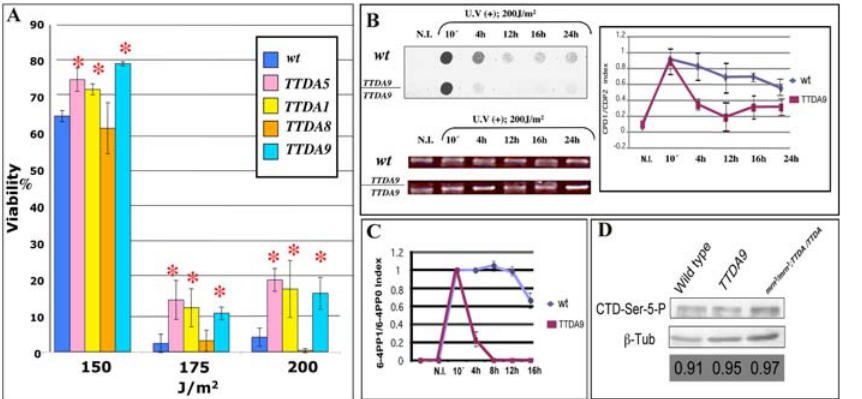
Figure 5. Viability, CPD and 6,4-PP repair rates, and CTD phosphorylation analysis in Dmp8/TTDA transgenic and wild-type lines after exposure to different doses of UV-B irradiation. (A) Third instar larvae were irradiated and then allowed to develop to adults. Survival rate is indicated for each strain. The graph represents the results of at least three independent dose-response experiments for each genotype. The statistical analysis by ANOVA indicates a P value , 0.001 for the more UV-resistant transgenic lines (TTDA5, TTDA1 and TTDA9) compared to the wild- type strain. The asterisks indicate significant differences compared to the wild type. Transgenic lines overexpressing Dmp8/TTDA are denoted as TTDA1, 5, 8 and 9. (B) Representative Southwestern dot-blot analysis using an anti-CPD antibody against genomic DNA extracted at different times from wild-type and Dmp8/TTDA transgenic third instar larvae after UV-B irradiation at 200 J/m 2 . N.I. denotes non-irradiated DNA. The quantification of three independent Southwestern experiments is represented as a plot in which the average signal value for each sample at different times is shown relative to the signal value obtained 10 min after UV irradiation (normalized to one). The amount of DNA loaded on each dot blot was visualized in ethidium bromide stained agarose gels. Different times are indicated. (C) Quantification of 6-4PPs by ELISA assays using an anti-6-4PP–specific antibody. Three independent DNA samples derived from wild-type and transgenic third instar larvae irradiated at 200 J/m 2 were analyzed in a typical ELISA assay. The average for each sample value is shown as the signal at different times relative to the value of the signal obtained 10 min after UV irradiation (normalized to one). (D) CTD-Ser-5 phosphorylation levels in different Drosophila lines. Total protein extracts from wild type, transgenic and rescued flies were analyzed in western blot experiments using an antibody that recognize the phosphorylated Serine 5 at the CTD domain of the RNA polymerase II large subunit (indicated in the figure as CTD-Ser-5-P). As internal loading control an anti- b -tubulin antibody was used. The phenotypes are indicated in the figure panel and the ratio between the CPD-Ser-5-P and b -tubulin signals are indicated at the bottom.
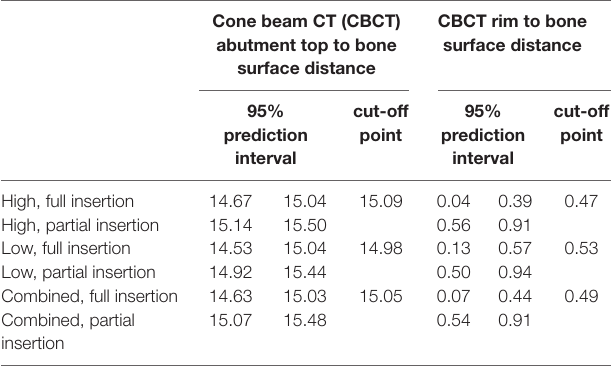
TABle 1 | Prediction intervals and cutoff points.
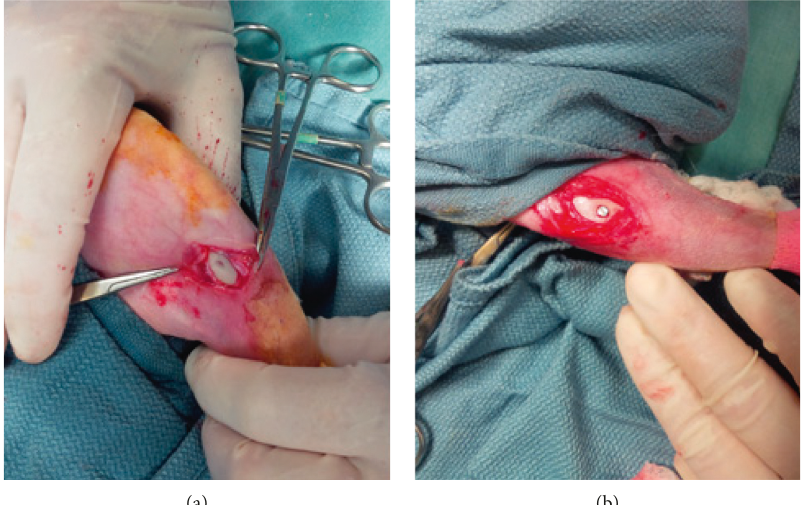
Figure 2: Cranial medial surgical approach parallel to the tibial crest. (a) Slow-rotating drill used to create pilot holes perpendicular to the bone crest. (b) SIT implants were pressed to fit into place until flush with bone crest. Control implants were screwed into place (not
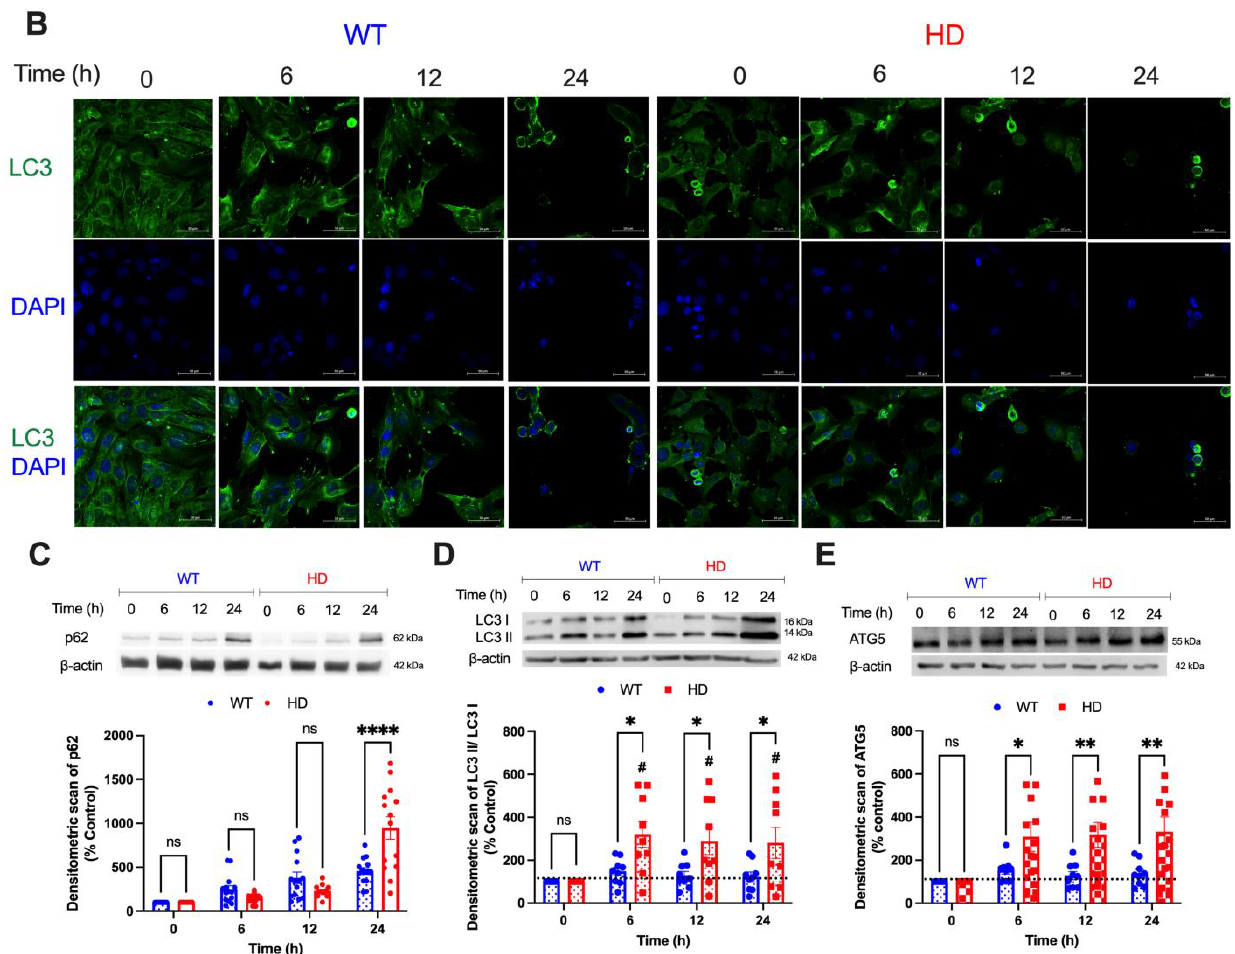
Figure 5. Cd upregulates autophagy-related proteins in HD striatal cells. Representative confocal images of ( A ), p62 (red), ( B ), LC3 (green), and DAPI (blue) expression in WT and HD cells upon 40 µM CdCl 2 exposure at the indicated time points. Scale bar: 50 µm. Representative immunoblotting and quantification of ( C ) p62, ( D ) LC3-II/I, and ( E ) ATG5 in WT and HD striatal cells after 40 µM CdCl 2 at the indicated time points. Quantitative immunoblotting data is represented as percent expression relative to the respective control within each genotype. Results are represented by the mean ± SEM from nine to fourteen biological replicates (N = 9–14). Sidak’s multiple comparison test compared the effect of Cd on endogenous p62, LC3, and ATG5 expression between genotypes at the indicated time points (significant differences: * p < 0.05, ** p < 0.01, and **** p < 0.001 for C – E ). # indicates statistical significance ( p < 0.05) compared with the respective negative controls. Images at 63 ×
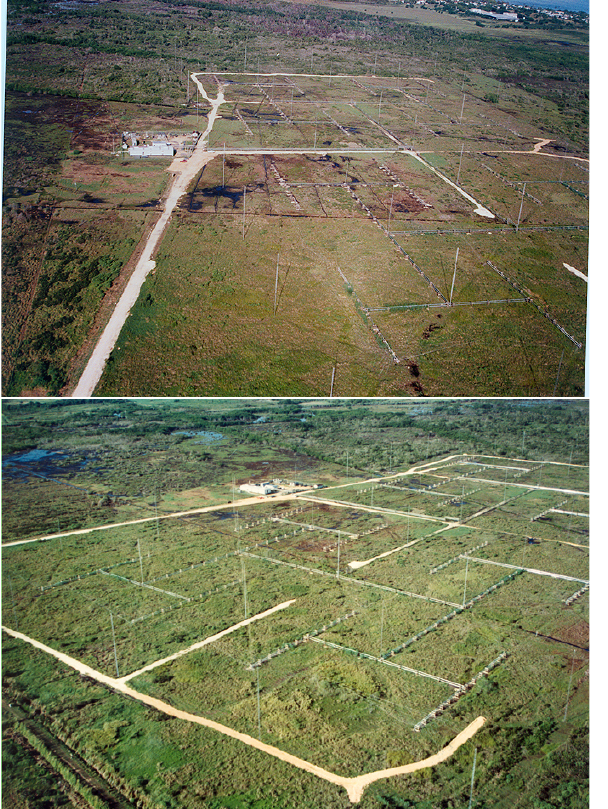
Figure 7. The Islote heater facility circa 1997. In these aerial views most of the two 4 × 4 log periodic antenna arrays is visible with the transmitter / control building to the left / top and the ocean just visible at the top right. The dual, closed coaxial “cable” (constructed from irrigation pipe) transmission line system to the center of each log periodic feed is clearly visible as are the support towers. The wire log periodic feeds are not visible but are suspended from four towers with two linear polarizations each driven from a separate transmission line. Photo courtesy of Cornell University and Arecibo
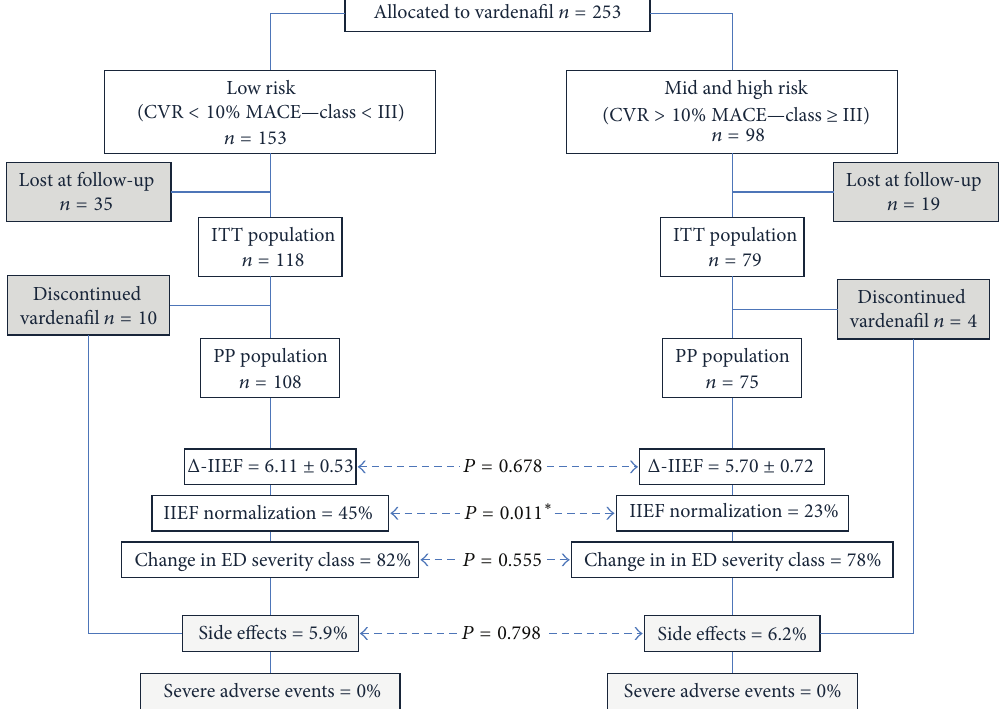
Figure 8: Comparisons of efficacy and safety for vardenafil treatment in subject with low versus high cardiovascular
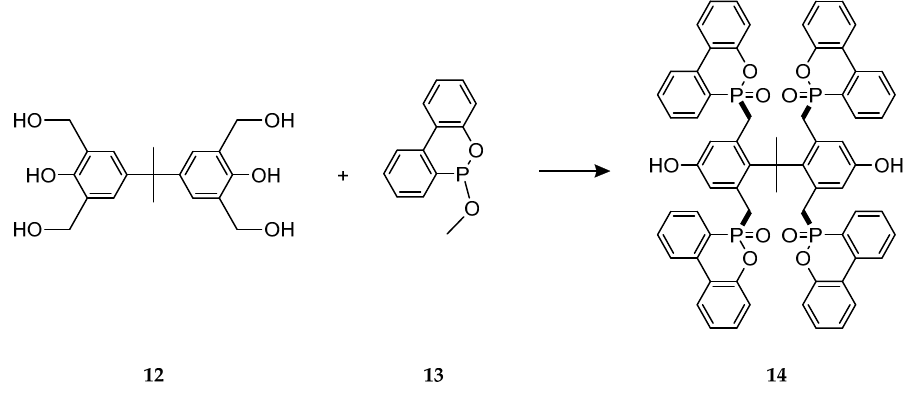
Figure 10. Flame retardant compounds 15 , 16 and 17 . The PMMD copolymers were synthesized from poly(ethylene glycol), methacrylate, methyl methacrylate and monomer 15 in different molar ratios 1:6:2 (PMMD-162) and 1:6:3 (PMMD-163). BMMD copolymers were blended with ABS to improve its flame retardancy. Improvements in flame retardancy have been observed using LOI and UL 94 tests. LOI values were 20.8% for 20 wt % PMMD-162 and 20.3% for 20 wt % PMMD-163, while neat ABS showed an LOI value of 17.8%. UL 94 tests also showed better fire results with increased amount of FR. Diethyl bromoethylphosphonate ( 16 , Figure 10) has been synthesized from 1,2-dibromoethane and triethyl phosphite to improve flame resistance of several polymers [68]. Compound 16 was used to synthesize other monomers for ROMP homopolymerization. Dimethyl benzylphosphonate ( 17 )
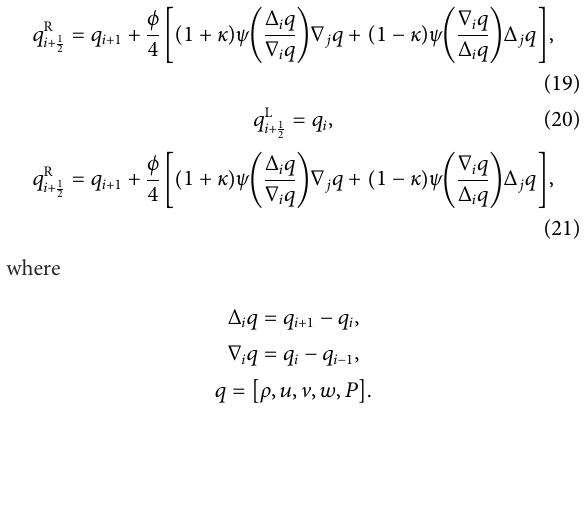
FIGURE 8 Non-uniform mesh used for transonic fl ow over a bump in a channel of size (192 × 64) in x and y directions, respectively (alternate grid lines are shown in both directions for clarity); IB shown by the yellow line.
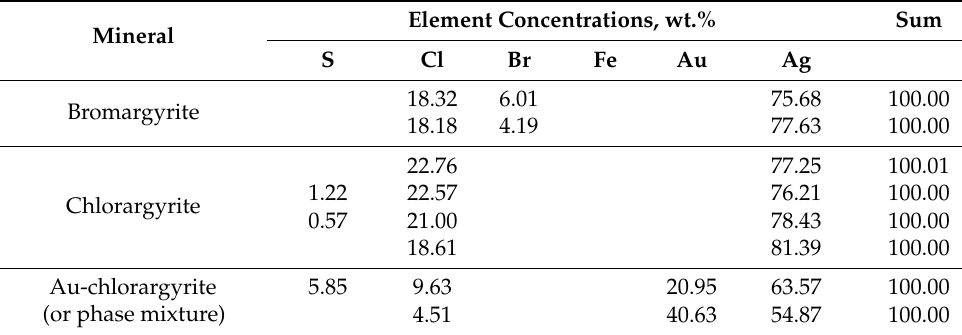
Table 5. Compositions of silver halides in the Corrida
····················
Problem >>
Each line between the one holding "Figure 8: Comparisons" and the one holding "Figure 10. Flame", inclusive, should be copied exactly as it appears above, and pictures should be omitted.

Solution for this task >>
Figure 8: Comparisons of efficacy and safety for vardenafil treatment in subject with low versus high cardiovascular
Figure 10. Flame retardant compounds 15 , 16 and 17 . The PMMD copolymers were synthesized from poly(ethylene glycol), methacrylate, methyl methacrylate and monomer 15 in different molar ratios 1:6:2 (PMMD-162) and 1:6:3 (PMMD-163). BMMD copolymers were blended with ABS to improve its flame retardancy. Improvements in flame retardancy have been observed using LOI and UL 94 tests. LOI values were 20.8% for 20 wt % PMMD-162 and 20.3% for 20 wt % PMMD-163, while neat ABS showed an LOI value of 17.8%. UL 94 tests also showed better fire results with increased amount of FR. Diethyl bromoethylphosphonate ( 16 , Figure 10) has been synthesized from 1,2-dibromoethane and triethyl phosphite to improve flame resistance of several polymers [68]. Compound 16 was used to synthesize other monomers for ROMP homopolymerization. Dimethyl benzylphosphonate ( 17 )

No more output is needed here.